• [What is required]:
Below are the entries; give again exactly the lines from the one mentioning "Figure 6. AFM" through the one mentioning "Figure 12. UAV used in the simulation", inclusive.

(Data extracts Opens)

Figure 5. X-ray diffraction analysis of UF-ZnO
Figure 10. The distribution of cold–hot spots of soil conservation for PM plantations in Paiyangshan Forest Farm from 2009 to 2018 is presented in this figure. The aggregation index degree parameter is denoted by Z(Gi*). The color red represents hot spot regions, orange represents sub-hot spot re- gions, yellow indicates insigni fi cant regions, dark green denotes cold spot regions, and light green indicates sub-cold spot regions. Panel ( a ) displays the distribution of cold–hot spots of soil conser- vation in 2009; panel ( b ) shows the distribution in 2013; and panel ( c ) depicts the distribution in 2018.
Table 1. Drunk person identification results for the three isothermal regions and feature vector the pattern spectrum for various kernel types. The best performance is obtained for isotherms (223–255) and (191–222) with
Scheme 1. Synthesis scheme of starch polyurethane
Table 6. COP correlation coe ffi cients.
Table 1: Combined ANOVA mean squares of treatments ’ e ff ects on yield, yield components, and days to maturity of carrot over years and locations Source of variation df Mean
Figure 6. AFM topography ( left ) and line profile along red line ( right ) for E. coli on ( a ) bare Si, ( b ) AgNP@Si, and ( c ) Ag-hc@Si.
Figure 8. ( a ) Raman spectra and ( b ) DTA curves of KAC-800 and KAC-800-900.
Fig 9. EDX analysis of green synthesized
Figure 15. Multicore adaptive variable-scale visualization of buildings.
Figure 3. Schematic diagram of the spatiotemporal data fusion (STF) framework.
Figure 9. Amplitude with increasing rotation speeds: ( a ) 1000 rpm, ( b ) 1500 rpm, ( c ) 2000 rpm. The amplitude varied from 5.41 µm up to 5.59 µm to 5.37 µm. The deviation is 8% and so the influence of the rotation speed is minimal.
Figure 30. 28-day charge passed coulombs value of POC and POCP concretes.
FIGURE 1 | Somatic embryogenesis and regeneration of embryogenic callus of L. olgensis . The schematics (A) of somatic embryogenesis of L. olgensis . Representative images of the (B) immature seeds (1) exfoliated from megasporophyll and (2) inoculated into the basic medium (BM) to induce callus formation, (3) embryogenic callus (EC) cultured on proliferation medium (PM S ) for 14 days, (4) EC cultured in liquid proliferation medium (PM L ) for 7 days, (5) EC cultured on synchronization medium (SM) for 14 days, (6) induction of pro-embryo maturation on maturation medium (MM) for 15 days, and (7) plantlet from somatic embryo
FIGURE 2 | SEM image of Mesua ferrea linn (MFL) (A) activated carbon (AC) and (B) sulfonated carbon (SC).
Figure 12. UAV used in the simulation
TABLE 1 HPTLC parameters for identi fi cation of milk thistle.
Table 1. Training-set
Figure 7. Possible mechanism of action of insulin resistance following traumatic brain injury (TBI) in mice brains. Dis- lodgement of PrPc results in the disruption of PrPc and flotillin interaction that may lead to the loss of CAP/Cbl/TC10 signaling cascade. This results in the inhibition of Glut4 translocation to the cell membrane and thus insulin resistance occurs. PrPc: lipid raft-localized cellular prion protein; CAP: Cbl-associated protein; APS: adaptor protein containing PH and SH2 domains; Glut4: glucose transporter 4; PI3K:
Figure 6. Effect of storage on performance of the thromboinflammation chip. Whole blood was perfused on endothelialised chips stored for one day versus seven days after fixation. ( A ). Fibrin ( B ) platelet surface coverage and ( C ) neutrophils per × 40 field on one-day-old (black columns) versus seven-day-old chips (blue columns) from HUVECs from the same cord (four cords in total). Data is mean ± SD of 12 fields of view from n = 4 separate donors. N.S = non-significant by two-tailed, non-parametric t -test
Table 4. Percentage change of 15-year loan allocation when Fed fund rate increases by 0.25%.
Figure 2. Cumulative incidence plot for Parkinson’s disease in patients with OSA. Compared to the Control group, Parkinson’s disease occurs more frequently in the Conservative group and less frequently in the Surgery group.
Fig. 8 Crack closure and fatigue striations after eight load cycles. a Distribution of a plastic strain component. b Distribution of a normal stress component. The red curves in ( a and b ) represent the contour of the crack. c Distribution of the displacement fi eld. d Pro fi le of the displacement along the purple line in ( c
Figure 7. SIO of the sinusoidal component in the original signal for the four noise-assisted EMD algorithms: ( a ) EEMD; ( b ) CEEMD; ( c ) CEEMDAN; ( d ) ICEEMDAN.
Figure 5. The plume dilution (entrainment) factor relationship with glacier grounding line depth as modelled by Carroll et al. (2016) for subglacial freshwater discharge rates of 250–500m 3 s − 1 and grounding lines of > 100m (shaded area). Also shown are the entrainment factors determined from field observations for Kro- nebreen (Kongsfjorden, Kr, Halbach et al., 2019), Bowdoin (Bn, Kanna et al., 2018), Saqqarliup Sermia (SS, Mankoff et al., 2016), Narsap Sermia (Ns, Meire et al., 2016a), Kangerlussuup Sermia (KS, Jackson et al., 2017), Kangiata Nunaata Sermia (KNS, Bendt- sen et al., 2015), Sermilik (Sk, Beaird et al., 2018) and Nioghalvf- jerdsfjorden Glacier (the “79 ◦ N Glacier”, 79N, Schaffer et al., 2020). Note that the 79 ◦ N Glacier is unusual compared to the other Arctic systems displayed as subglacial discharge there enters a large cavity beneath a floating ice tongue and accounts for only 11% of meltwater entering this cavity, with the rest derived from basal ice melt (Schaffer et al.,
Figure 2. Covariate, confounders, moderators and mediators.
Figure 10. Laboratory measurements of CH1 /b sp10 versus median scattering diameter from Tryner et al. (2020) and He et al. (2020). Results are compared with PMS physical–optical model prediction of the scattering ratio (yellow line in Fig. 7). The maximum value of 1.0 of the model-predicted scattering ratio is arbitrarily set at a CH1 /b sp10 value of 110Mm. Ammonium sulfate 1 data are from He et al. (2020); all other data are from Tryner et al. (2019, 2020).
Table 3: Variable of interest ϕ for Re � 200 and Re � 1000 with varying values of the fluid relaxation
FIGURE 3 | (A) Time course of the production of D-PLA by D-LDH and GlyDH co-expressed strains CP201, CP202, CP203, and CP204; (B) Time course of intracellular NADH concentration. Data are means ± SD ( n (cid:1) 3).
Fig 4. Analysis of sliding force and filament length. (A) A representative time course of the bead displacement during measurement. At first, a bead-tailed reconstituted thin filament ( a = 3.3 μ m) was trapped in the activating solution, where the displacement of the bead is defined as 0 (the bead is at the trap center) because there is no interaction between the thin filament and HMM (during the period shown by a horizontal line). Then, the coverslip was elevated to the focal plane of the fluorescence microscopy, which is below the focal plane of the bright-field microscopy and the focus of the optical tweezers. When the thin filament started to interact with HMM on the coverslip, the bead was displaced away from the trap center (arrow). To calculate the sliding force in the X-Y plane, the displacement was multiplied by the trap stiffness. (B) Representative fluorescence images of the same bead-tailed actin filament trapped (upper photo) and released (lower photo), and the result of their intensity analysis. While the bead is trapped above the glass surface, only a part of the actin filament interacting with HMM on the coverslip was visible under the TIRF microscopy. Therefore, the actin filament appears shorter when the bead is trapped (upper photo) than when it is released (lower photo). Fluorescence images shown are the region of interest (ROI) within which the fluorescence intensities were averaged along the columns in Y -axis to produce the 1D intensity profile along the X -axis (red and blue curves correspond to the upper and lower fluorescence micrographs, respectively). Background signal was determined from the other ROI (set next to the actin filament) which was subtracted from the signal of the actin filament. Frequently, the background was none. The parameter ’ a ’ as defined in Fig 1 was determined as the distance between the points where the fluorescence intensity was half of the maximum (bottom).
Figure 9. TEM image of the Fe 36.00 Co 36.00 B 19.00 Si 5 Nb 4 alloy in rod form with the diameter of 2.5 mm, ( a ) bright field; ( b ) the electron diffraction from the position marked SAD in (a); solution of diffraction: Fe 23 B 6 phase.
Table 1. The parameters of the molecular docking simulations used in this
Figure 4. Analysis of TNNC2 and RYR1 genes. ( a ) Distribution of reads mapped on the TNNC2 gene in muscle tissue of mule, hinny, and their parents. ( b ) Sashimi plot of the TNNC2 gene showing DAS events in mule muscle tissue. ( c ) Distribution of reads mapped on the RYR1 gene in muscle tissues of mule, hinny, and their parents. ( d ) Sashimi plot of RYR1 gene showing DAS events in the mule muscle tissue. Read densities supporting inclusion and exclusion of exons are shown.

(Data extracts Closes)

• [Exercise response]:
Figure 6. AFM topography ( left ) and line profile along red line ( right ) for E. coli on ( a ) bare Si, ( b ) AgNP@Si, and ( c ) Ag-hc@Si.
Figure 8. ( a ) Raman spectra and ( b ) DTA curves of KAC-800 and KAC-800-900.
Fig 9. EDX analysis of green synthesized
Figure 15. Multicore adaptive variable-scale visualization of buildings.
Figure 3. Schematic diagram of the spatiotemporal data fusion (STF) framework.
Figure 9. Amplitude with increasing rotation speeds: ( a ) 1000 rpm, ( b ) 1500 rpm, ( c ) 2000 rpm. The amplitude varied from 5.41 µm up to 5.59 µm to 5.37 µm. The deviation is 8% and so the influence of the rotation speed is minimal.
Figure 30. 28-day charge passed coulombs value of POC and POCP concretes.
FIGURE 1 | Somatic embryogenesis and regeneration of embryogenic callus of L. olgensis . The schematics (A) of somatic embryogenesis of L. olgensis . Representative images of the (B) immature seeds (1) exfoliated from megasporophyll and (2) inoculated into the basic medium (BM) to induce callus formation, (3) embryogenic callus (EC) cultured on proliferation medium (PM S ) for 14 days, (4) EC cultured in liquid proliferation medium (PM L ) for 7 days, (5) EC cultured on synchronization medium (SM) for 14 days, (6) induction of pro-embryo maturation on maturation medium (MM) for 15 days, and (7) plantlet from somatic embryo
FIGURE 2 | SEM image of Mesua ferrea linn (MFL) (A) activated carbon (AC) and (B) sulfonated carbon (SC).
Figure 12. UAV used in the simulation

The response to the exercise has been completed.